O presidente Jair Bolsonaro anunciou que pediria à Agência Nacional de Vigilância Sanitária (Anvisa) que aprove com urgência um spray israelense para tratar os sintomas respiratórios da covid-19 “com quase 100% de eficácia”. Na verdade, o aerossol EXO-CD24 ainda não nasceu nos laboratórios do hospital Ichilov de Tel Aviv, onde apenas deu passos preliminares, ainda que promissores. Na primeira das três fases do estudo, 29 dos 30 pacientes analisados se recuperaram de sintomas “moderados e graves” em um prazo de três a cinco dias. A imprensa israelense anunciou imediatamente a boa nova, mas nenhuma das grandes revistas científicas, que aplicam uma revisão exaustiva feita por especialistas, publicou o estudo até agora. O primeiro-ministro israelense, Benjamin Netanyahu, não hesitou em chamá-lo de “medicamento milagroso”.

No vibrante ecossistema de inovação científica e tecnológica de Israel as descobertas são precoces e propagandeadas aos quatro ventos, mesmo que depois não sejam concludentes. Assim avança a pesquisa —com grande financiamento público e privado— sem medo ao fracasso por resultados efêmeros. E graças também a previsões otimistas, como as de Netanyahu, que persegue a reeleição no mês que vem pela quarta vez em dois anos. “Se (o EXO-CD24) funcionar, será algo enorme, simplesmente enorme, em escala global. Desejo que tenha sucesso”, prognosticou o médico Nadir Arber, diretor da pesquisa que o desenvolve. “Essa coisinha (o spray) pode mudar o destino da humanidade. É algo impressionante”, frisou no dia 8 de fevereiro.

Poucas horas depois, em um pronunciamento conjunto com o primeiro-ministro grego, Kyriakos Mitsotakis, Netanyahu segurou uma amostra do spray, que chamou de “medicamento milagroso”. “Se você está infectado pelo coronavírus, gravemente doente e com problemas pulmonares, pegue isso, inale e começará a sentir-se melhor”, recomendou o chefe do Governo de Atenas.

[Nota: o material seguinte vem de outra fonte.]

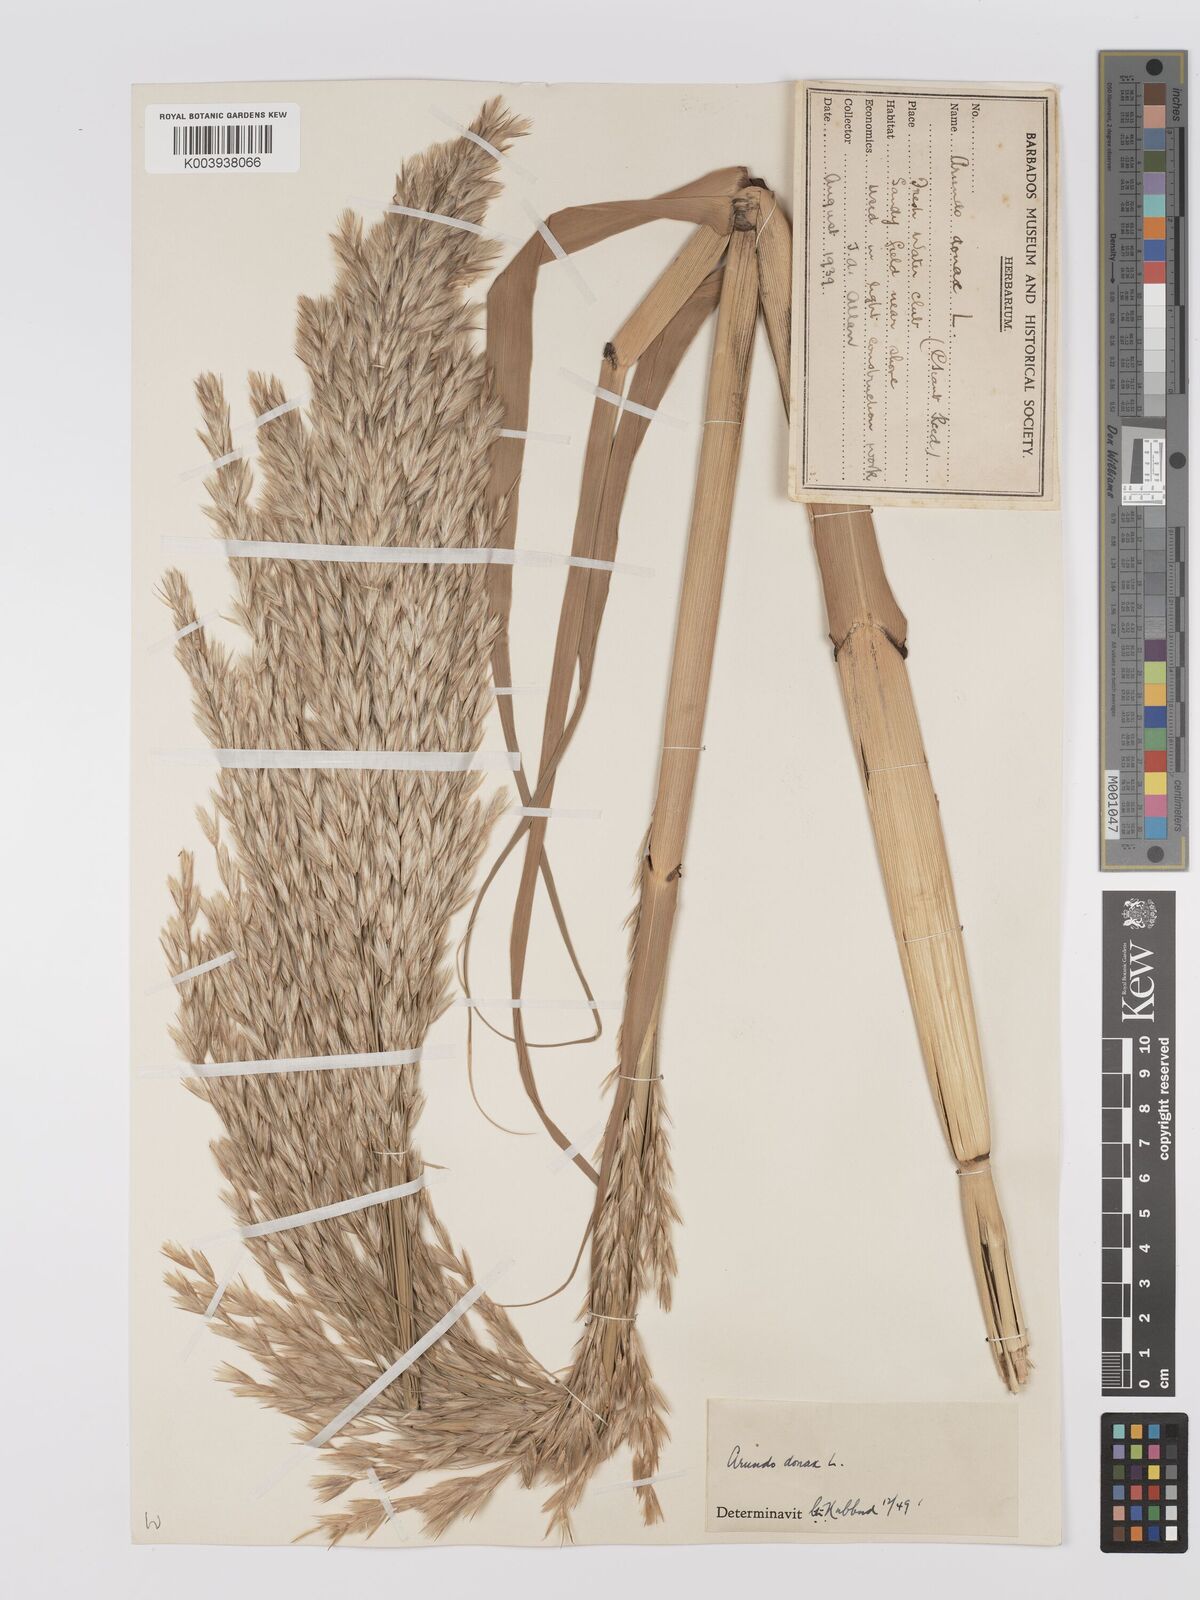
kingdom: Plantae
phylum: Tracheophyta
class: Liliopsida
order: Poales
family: Poaceae
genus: Arundo
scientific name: Arundo donax
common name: Giant reed
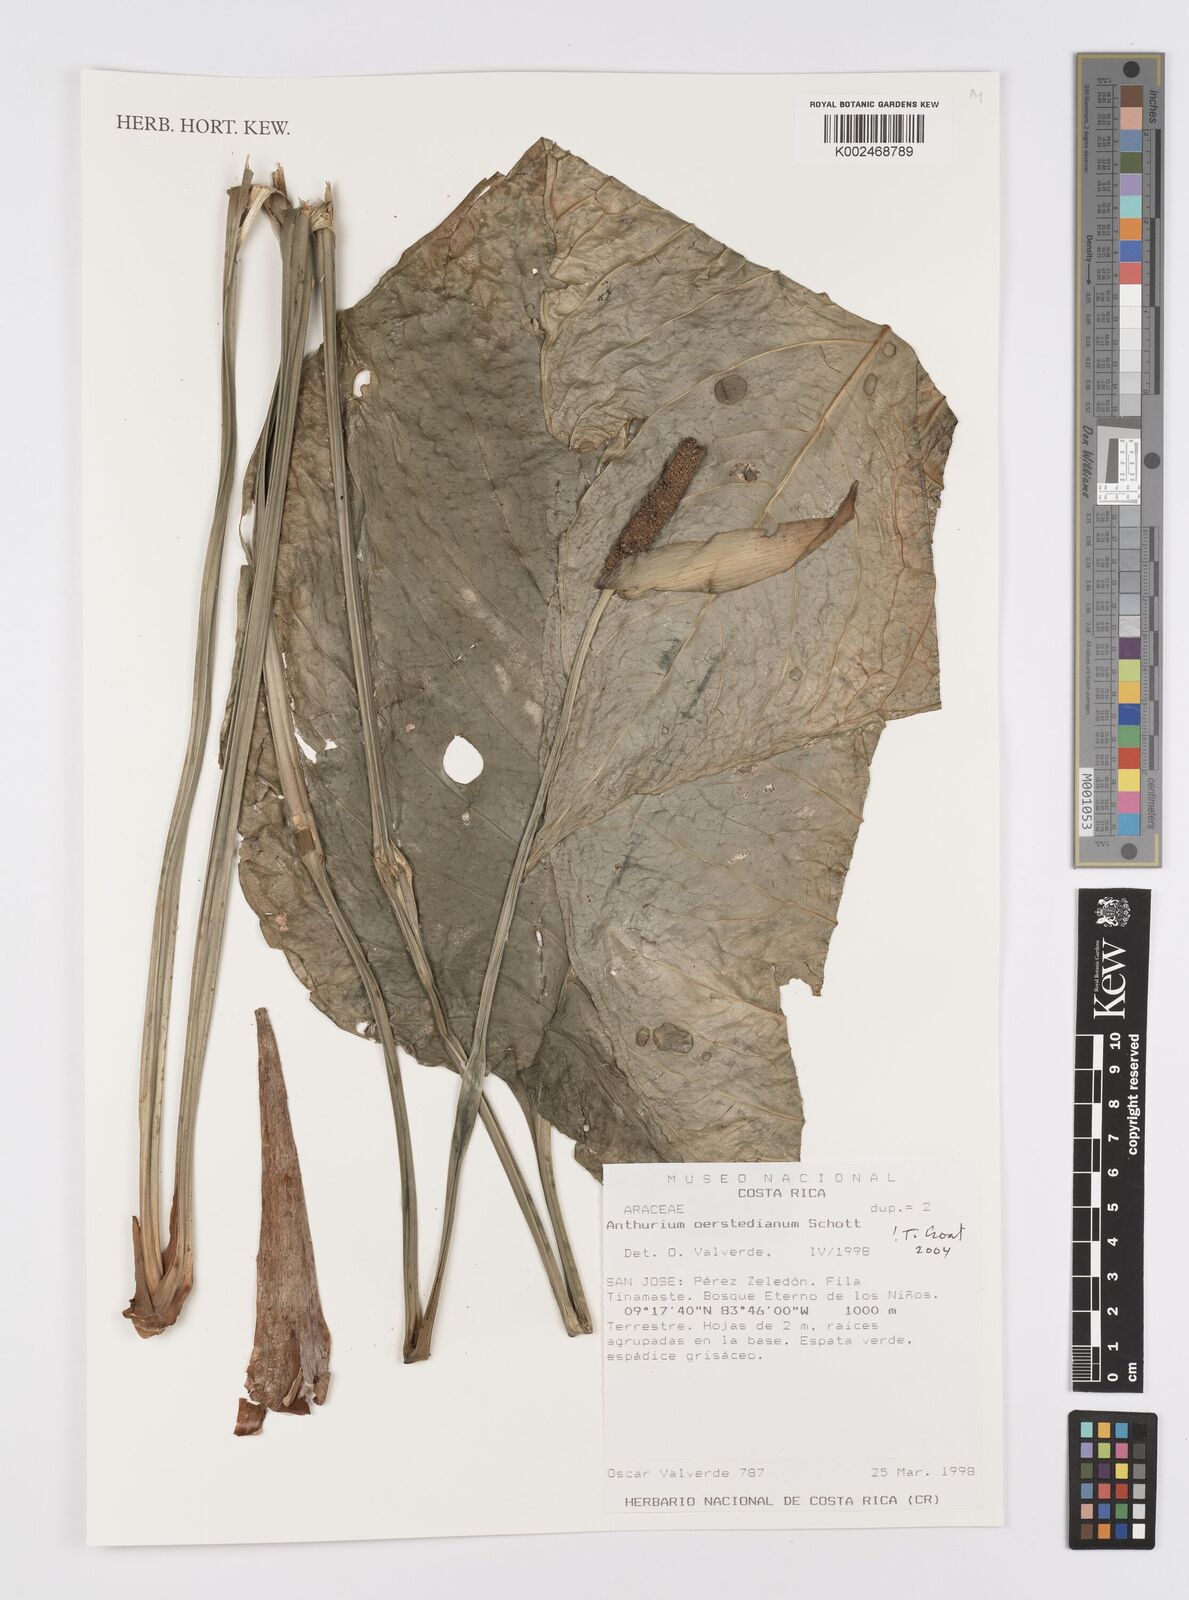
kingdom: Plantae
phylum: Tracheophyta
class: Liliopsida
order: Alismatales
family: Araceae
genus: Anthurium
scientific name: Anthurium oerstedianum
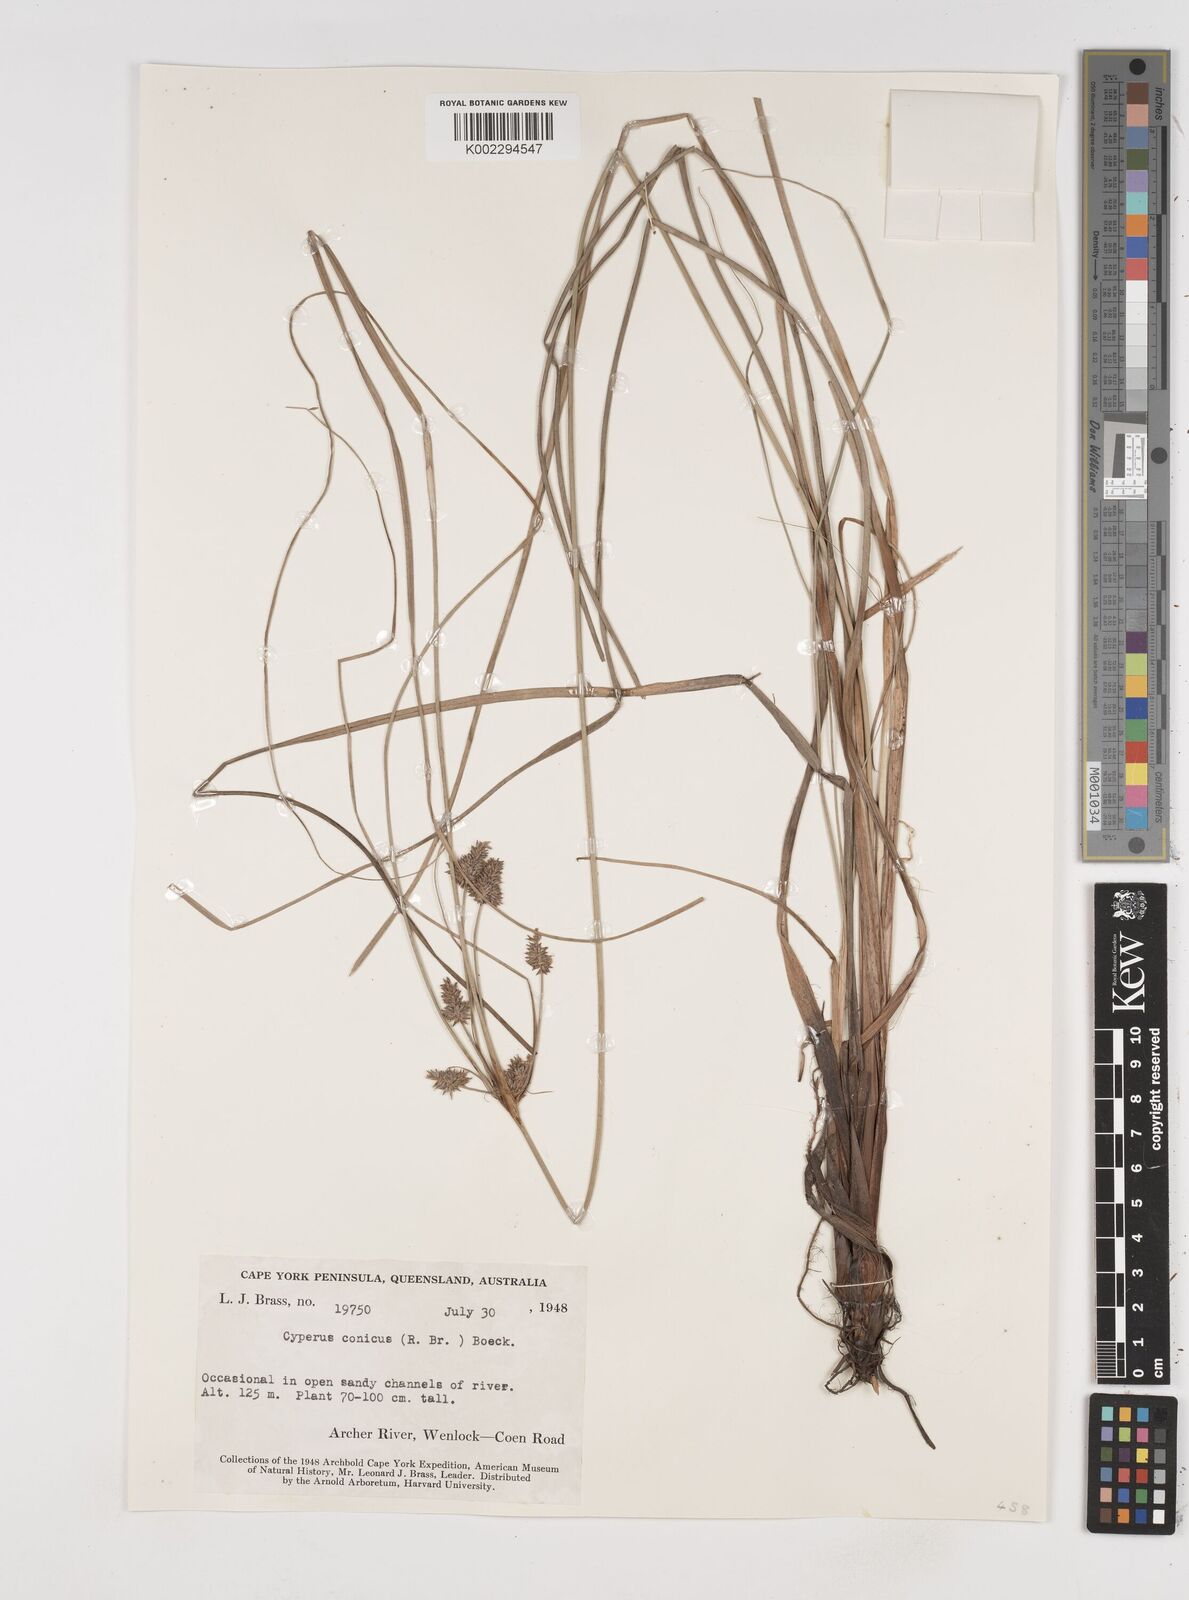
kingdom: Plantae
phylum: Tracheophyta
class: Liliopsida
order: Poales
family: Cyperaceae
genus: Cyperus
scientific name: Cyperus conicus
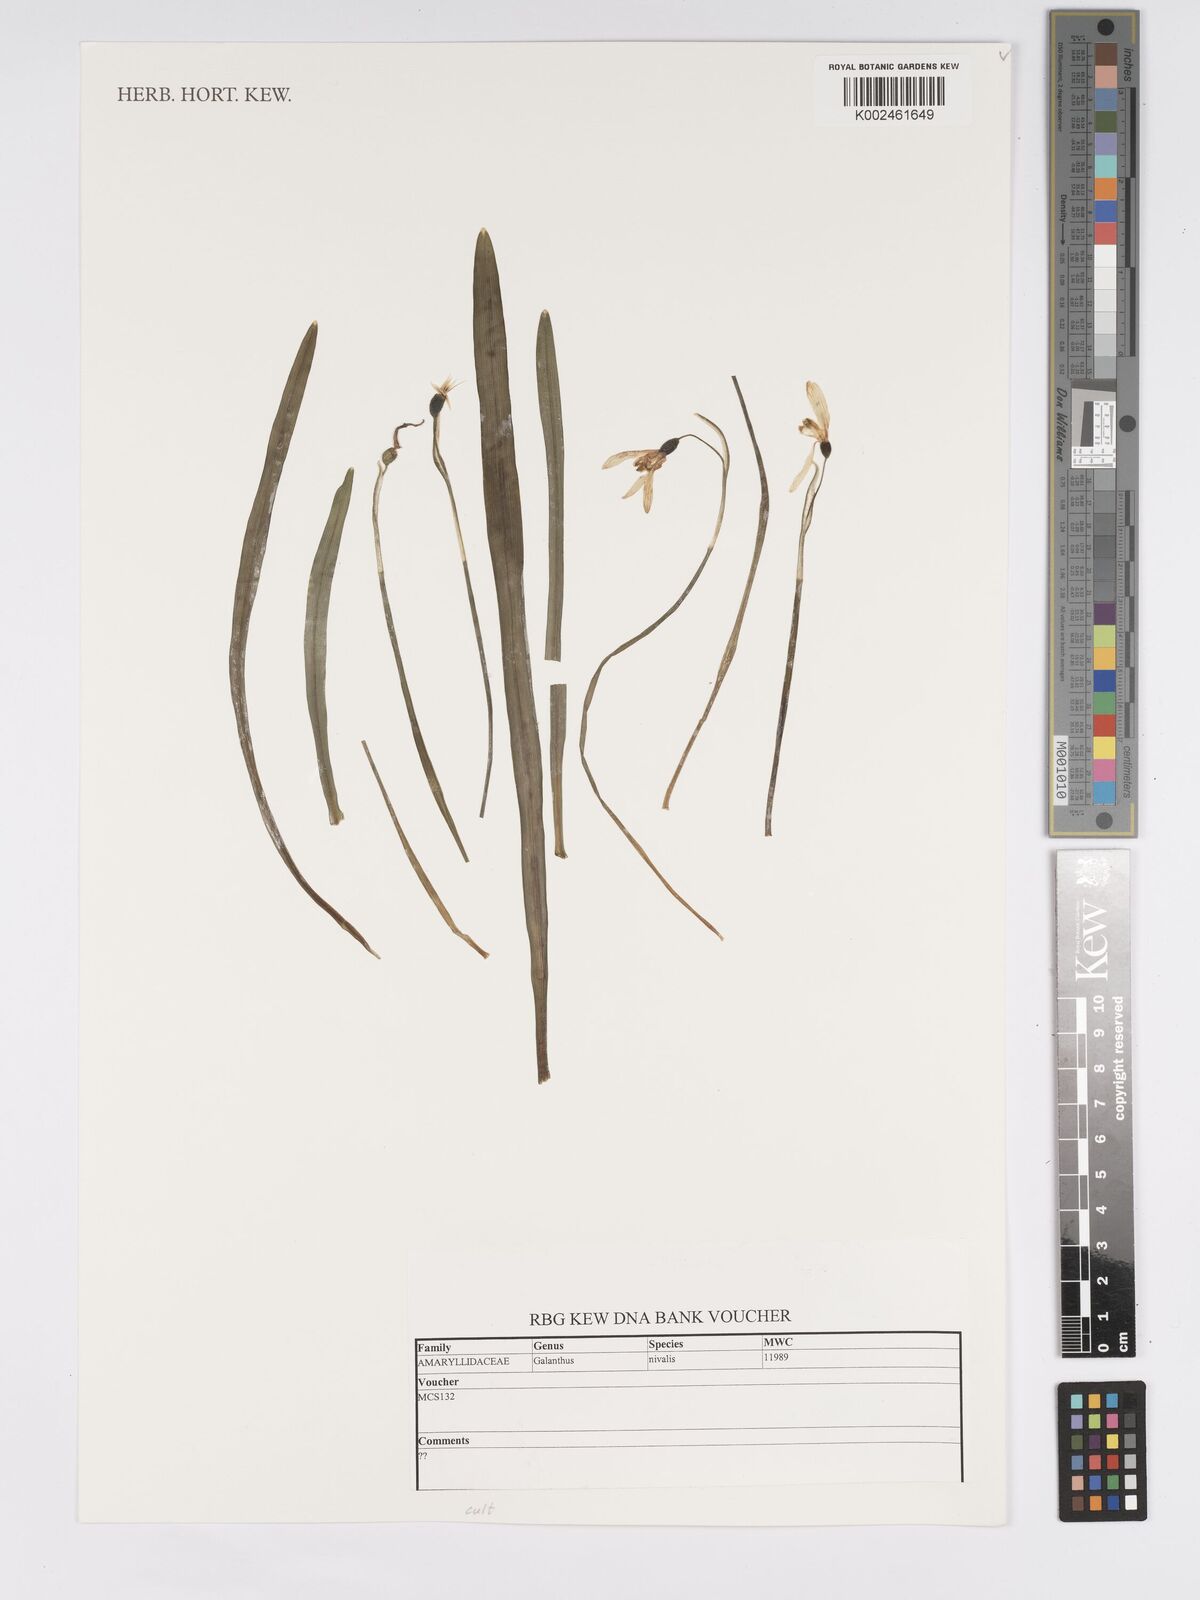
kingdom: Plantae
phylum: Tracheophyta
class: Liliopsida
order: Asparagales
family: Amaryllidaceae
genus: Galanthus
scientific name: Galanthus nivalis
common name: Snowdrop
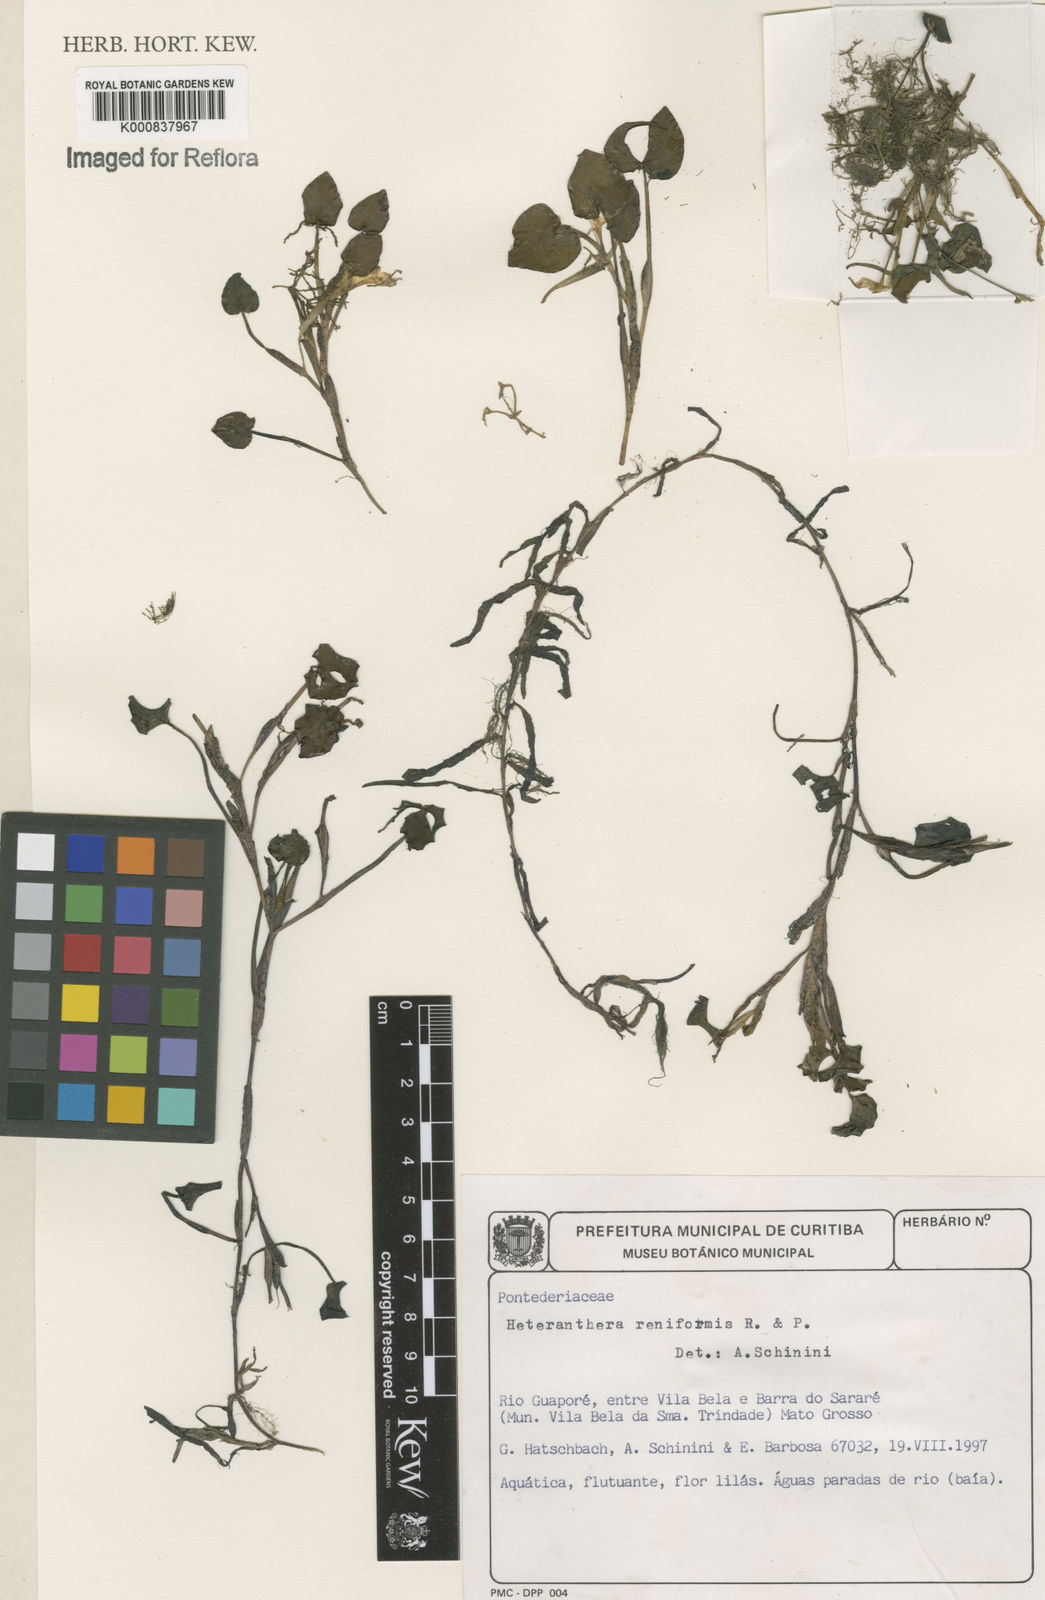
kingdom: Plantae
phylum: Tracheophyta
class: Liliopsida
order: Commelinales
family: Pontederiaceae
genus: Pontederia
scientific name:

Três dias depois, Bolsonaro, tachado de negacionista da pandemia, anunciou nas redes sociais que iria ligar para Netanyahu para eventualmente importar o spray ao Brasil. “Você está em estado grave? Toma, poxa. Ou vai esperar ser intubado? Quem fica somente com as vacinas é um idiota, porque é preciso ter várias opções”, enfatizou o presidente durante uma live na última quinta-feira. Antes já havia promovido o uso de outros medicamentos, como a cloroquina, cuja eficácia contra a covid- não foi comprovada.

A ligação foi feita na sexta-feira. “Falamos do medicamento israelense que, até agora, está obtendo grande sucesso no tratamento de casos graves”, disse o presidente. Na segunda, Bolsonaro adiantou que, após conversar com seu “bom amigo” Netanyahu, “enviará uma solicitação de análise à Anvisa” para avaliar uma possível aprovação de uso emergencial do EXO-CD24. O Brasil é um dos países mais afetados pela pandemia, com mais de 240.000 mortes (o que o coloca atrás somente dos Estados Unidos) e quase 10 milhões de contágios.

O EXO-CD24 serve para moderar a espiral inflamatória produzida pelo próprio sistema imunológico dos doentes e para prevenir a chamada tempestade de citocinas, potencialmente letal. “O medicamento é inalado uma vez por dia durante alguns minutos, por cinco dias, e é dirigido diretamente aos pulmões”, declarou o doutor Nadir Arber ao portal digital Times of Israel. “Os resultados da primeira fase são excelentes”, afirmou por sua vez Roni Gamzu, diretor do hospital Ichilov e ex-coordenador nacional da pandemia em Israel.

A informação disponível sobre o spray “milagroso”, entretanto, continua sendo incompleta. O laboratório do hospital de Tel Aviv ainda não publicou resultados oficiais de sua pesquisa e se ignora, por exemplo, se foi administrado um placebo a um grupo de controle durante o teste.

Há aproximadamente um ano, a imprensa israelense publicou a iminente obtenção de uma vacina contra o coronavírus desenvolvida pelo Instituto de Pesquisa Biológica. O centro, ligado ao Ministério da Defesa e ao Gabinete do primeiro-ministro, ainda continua trabalhando em sua busca. O primeiro voluntário do teste em andamento foi inoculado neste mês com um placebo.